Rick et Cindy vivent dans les égouts de Las Vegas; ils ont Lalo le Parrain pour voisin. David squatte un bunker abandonné dans le désert californien. April s’entraîne dans le désert de l’Utah en prévision d’une future mission sur la planète Mars. Ce quintet de losers sont les héros d’Above and Below. Acclamé dans une trentaine de festivals internationaux, le film de diplôme de Nicolas Steiner pour l’Académie de cinéma du Bade-Wurtenberg, a décroché deux quartz au Prix du cinéma suisse, Meilleur documentaire et Meilleur montage.

Né en 1984 à Tourtemagne (VS), passionné de musique, Nicolas Steiner a étudié le cinéma et l’ethnologie au Danemark, à Zurich, en Allemagne et à San Francisco. Après trois courts-métrages, il a signé un premier long remarqué, Combat de reines. Un peu malhabile dans sa façon d’insérer une touche de fiction dans le documentaire, ce film magnifie en noir et blanc et avec des ralentis HD les affrontements bovins dont le Valais est friand.

Avec Above and Below, l’ambitieux jeune cinéaste a voulu approcher trois archétypes américains: les cow-boys, les fantômes et les extraterrestres. Soit les incarnations du passé (la Conquête de l’Ouest), du présent (les victimes de la crise) et de l’avenir (la conquête de l’espace). Soit «la tentative prudente d’un regard rétrospectif et prospectif sur les conditions d’existence de l’Homme, sur sa manière de respirer et de s’adapter».

Une vie de rat

Au bal des paumés, chacun a sa façon de mettre sa tête dans les étoiles. En fumant du crack, en invoquant Dieu ou en toisant le cosmos. Cindy et Rick sont amoureux et se balancent parfois des bouteilles à la figure lorsqu’ils forcent sur les substances psychotropes.

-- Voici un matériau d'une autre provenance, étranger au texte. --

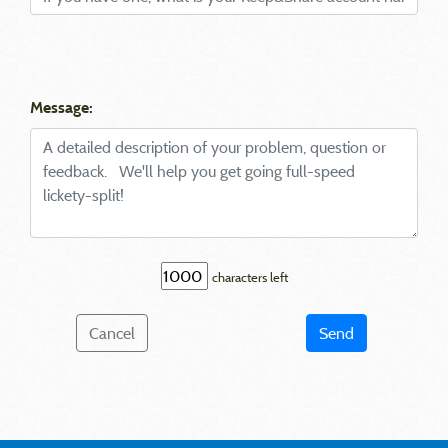
Message:
characters left
Cancel
Send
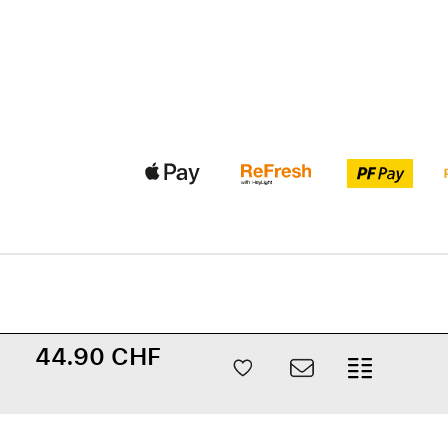
44.90 CHF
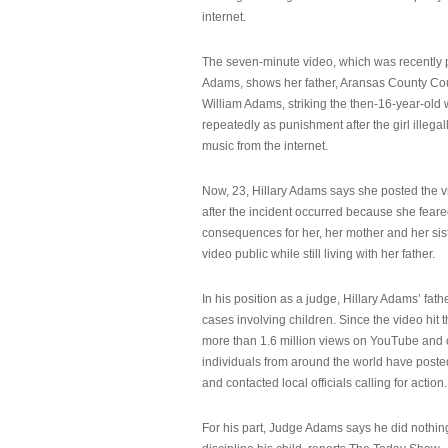
internet.
The seven-minute video, which was recently p
Adams, shows her father, Aransas County Co
William Adams, striking the then-16-year-old w
repeatedly as punishment after the girl illeg
music from the internet.
Now, 23, Hillary Adams says she posted the 
after the incident occurred because she feare
consequences for her, her mother and her sist
video public while still living with her father.
In his position as a judge, Hillary Adams’ fat
cases involving children. Since the video hit 
more than 1.6 million views on YouTube and
individuals from around the world have post
and contacted local officials calling for action.
For his part, Judge Adams says he did nothi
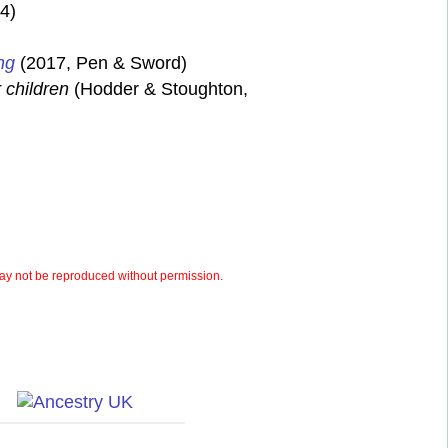
4)
ng
(2017, Pen & Sword)
 children
(Hodder & Stoughton,
y not be reproduced without permission.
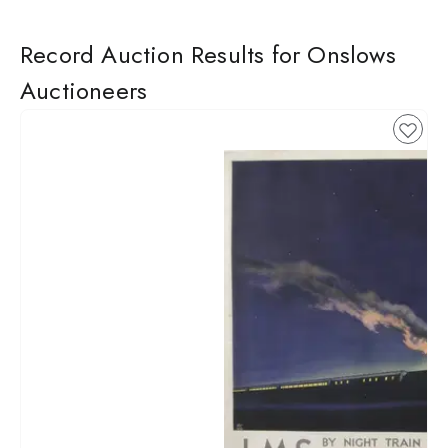
Record Auction Results for Onslows
Auctioneers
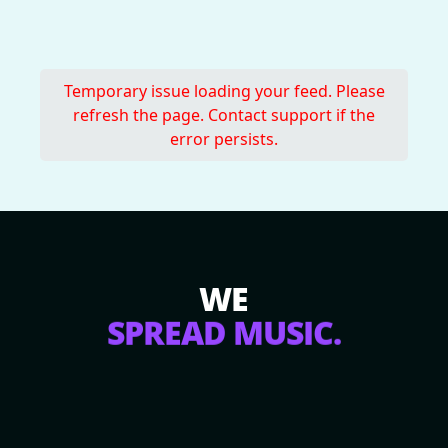
Temporary issue loading your feed. Please
refresh the page. Contact support if the
error persists.
WE
SPREAD MUSIC.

Il deale un peu, on apprend qu’elle a eu une flopée d’enfants. Les conditions de leur chute restent hypothétiques et sans doute banales. Ils mènent la vie des rats, récupérant dans les poubelles les objets et les restes de nourriture qui amélioreront leur ordinaire au fond des égouts.

David conduisait des camions; il a été marié à une junkie qui vidait son compte en banque. Il s’est retiré dans le désert. Il brûle les fourmis de feu, cherche des fossiles, joue de la batterie, ne rate jamais un coucher de soleil, car on ne peut savoir si c’est le dernier.

Fille d’un biker qui a pris le large lorsque sa mère s’est retrouvée enceinte, April s’est toujours sentie de trop. Elle a fait la guerre en Irak. Elle redoute les effets de la surpopulation sur l’avenir de la planète et rêve de migrer sur Mars. Dans le désert, elle crapahute en compagnie de quelques utopistes en combinaison de la NASA en attendant de larguer les amarres.

Des vaches sur Mars

Nicolas Steiner a fait un beau travail d’immersion. Il témoigne d’un indéniable sens de l’image. En attestent la façon cubiste de filmer un poisson crevé de face et de profil par son reflet dans l’eau, la petite galaxie de fibres optiques illuminant le souterrain, la baguette magique plantée dans la poche arrière de Cyndi ou la tournée d’Halloween qu’elle effectue déguisée en Gandalf pour grappiller quelques sucreries, mais aussi une grande scène comme la crue de la rivière emportant les maigres possessions des habitants du tunnel. Il ne manque pas d’humour: ainsi les pionniers de la planète Mars croisent dans les plaines rouges les vaches de Combat de Reines. Interprétée live par un trio de musiciens berlinois, réunis sous le nom de The Paradox Paradise, la musique est remarquable, prenante, parfois exaltante, sans être envahissante.

Mais Above and Below s’avère trop long, trop hétéroclite. Il manque de rigueur dans la construction et le montage. Les parties avec les habitants du tunnel sont les plus originales. Les autres ressemblent à des chutes de deux grands documentaires, Marsdreamers, de Richard Dindo, qui s’intéresse aux fous de Mars, et Below Sea Level, de Francesco Rosi qui va à la rencontre d’une petite communauté de laissés pour compte dans le désert californien.

Par ailleurs, la dimension symbolique manque de finesse. A la fin, Cyndi et Rick font un tour en Grand Huit, David tape ses futs dans le désert, April gravit une réplique terrestre du Mont Olympus. On a compris la morale: dans la vie, il y a des hauts et des bas et, comme le rappelle l’ultime plan, le canard qui a plongé finit par refaire surface.


Above and Below, de Nicolas Steiner (Suisse, Allemagne, 2015), 1h58.